The primary reason that Hollywood has, so far, left the book alone, is likely that it’s very much a novel of ideas. Now, that term doesn’t have a single, commonly-agreed-upon definition, so let me give you mine.
All novels have a throughline that guides the reader from beginning to end, an element central to the book. Traditionally, that’s a main character or a set of several main characters whose actions progress the plot. The more complex the novel, the more complicated the main characters and the bigger their symbolic significance. Believable character development and an organic, cohesive storyline are believed to be the marks of a good novel.
Childhood’s End doesn’t fit this. It’s a work that’s remarkably unconcerned with even establishing a main character. There are a handful of returning characters, to be sure, but they’re almost incidental. The very structure of the book, with numerous quite long jumps forward in time, prohibits us from following them from start fo finish. The leader of the UN, who seems to be set up as the protagonist, is only around for the first couple of chapters, for example; the only character who’s even in the entire novel is one of the aliens.
Instead, the novel is interested in a question: “What is the cosmic purpose of man?” In the book, Clarke invites us to observe one answer to that question. That’s the throughline much more than the characters. There is no plot to speak of, only snippets, scattered episodes. These vignettes don’t really add up to anything thematically or story-wise; Childhood’s End is not an episodic novel with a masterful synthesis at the very end. Their purpose is to show the reader what might happen if giant spaceships started appearing over Earth’s cities, with powerful and mysterious aliens forcing humanity to grow up. Hence why I’m calling it a novel of ideas: the characters don’t need to be more than ciphers because we’re not really meant to identify with them. They’re like lab rats in an experiment, Clarke is the scientist who’s set up the environment, and we’re visitors watching the results.

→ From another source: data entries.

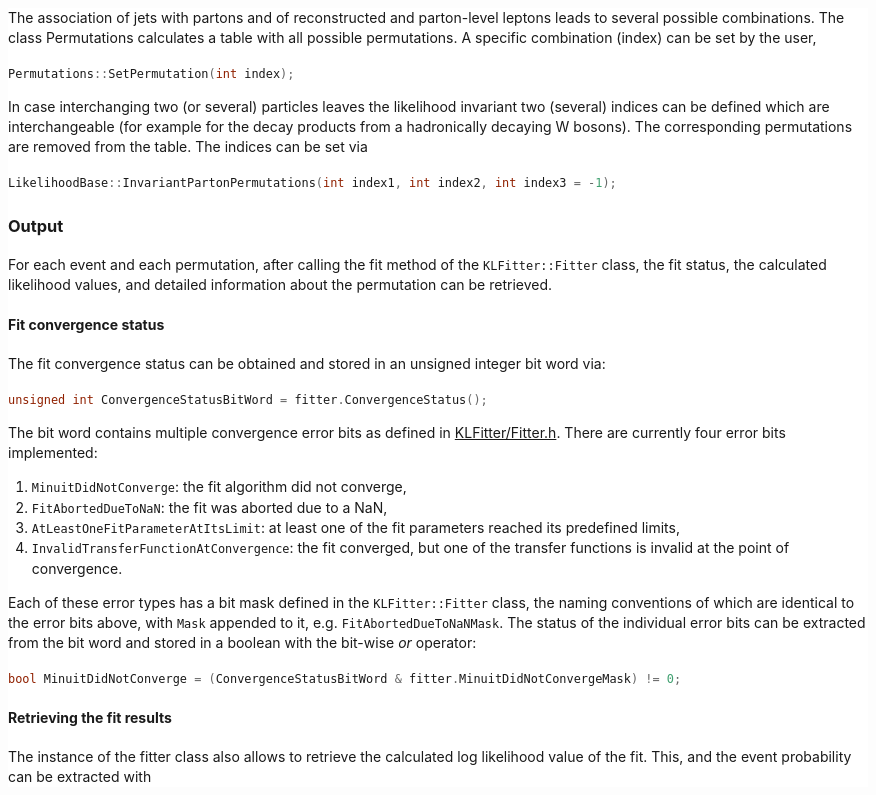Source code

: The association of jets with partons and of reconstructed and parton-level
leptons leads to several possible combinations. The class Permutations
calculates a table with all possible permutations. A specific combination
(index) can be set by the user,

```c++
Permutations::SetPermutation(int index);
```

In case interchanging two (or several) particles leaves the likelihood invariant
two (several) indices can be defined which are interchangeable (for example for
the decay products from a hadronically decaying W bosons). The corresponding
permutations are removed from the table. The indices can be set via

```c++
LikelihoodBase::InvariantPartonPermutations(int index1, int index2, int index3 = -1);
```


### Output

For each event and each permutation, after calling the fit method of the
`KLFitter::Fitter` class, the fit status, the calculated likelihood values, and
detailed information about the permutation can be retrieved.

#### Fit convergence status

The fit convergence status can be obtained and stored in an unsigned integer bit
word via:

```c++
unsigned int ConvergenceStatusBitWord = fitter.ConvergenceStatus();
```

The bit word contains multiple convergence error bits as defined in
[KLFitter/Fitter.h](../include/KLFitter/Fitter.h#L173). There are currently four
error bits implemented:

1. `MinuitDidNotConverge`: the fit algorithm did not converge,
2. `FitAbortedDueToNaN`: the fit was aborted due to a NaN,
3. `AtLeastOneFitParameterAtItsLimit`: at least one of the fit parameters
   reached its predefined limits,
4. `InvalidTransferFunctionAtConvergence`: the fit converged, but one of the
   transfer functions is invalid at the point of convergence.

Each of these error types has a bit mask defined in the `KLFitter::Fitter`
class, the naming conventions of which are identical to the error bits above,
with `Mask` appended to it, e.g. `FitAbortedDueToNaNMask`. The status of the
individual error bits can be extracted from the bit word and stored in a boolean
with the bit-wise _or_ operator:

```c++
bool MinuitDidNotConverge = (ConvergenceStatusBitWord & fitter.MinuitDidNotConvergeMask) != 0;
```

#### Retrieving the fit results

The instance of the fitter class also allows to retrieve the calculated log
likelihood value of the fit. This, and the event probability can be extracted
with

As a result, the novel’s mood is rather clinical. That’s not to say that it’s boring, far from it, but tension is derived not from fearing for the fates of individual characters, but from wondering how it is all going to end (“it” being the chain of events set in motion by advanced aliens taking humanity under their wing). The selling point is the idea, not a thrilling plot. The characters, for the most part, are very reactive and don’t have a whole lot of agency (and even where they do, there’s no such thing as an action sequence or a heroic stand against evil). And that’s probably a bit too non-traditional for at least a mainstream movie. Hollywood might try to streamline the story by condensing the timeline and creating new action scenes for a main character to play hero in, both of which would run counter to what Clarke is trying to say: in his scenario, change takes time, and we humans don’t – and can’t – do a lot to stop it.
I can’t really say anything more without spoiling the novel’s big reveals, which I don’t want to do. Let me say only that despite the lack of relatable characters or a driving plot, I was never bored by Childhood’s End. Its vision of a potential future is intriguing enough on its own, and I’m certain that the ending, which is hopeful and bleak and final and open-ended and mystical and down-to-Earth, all at the same time, is going to stick with me for a long time.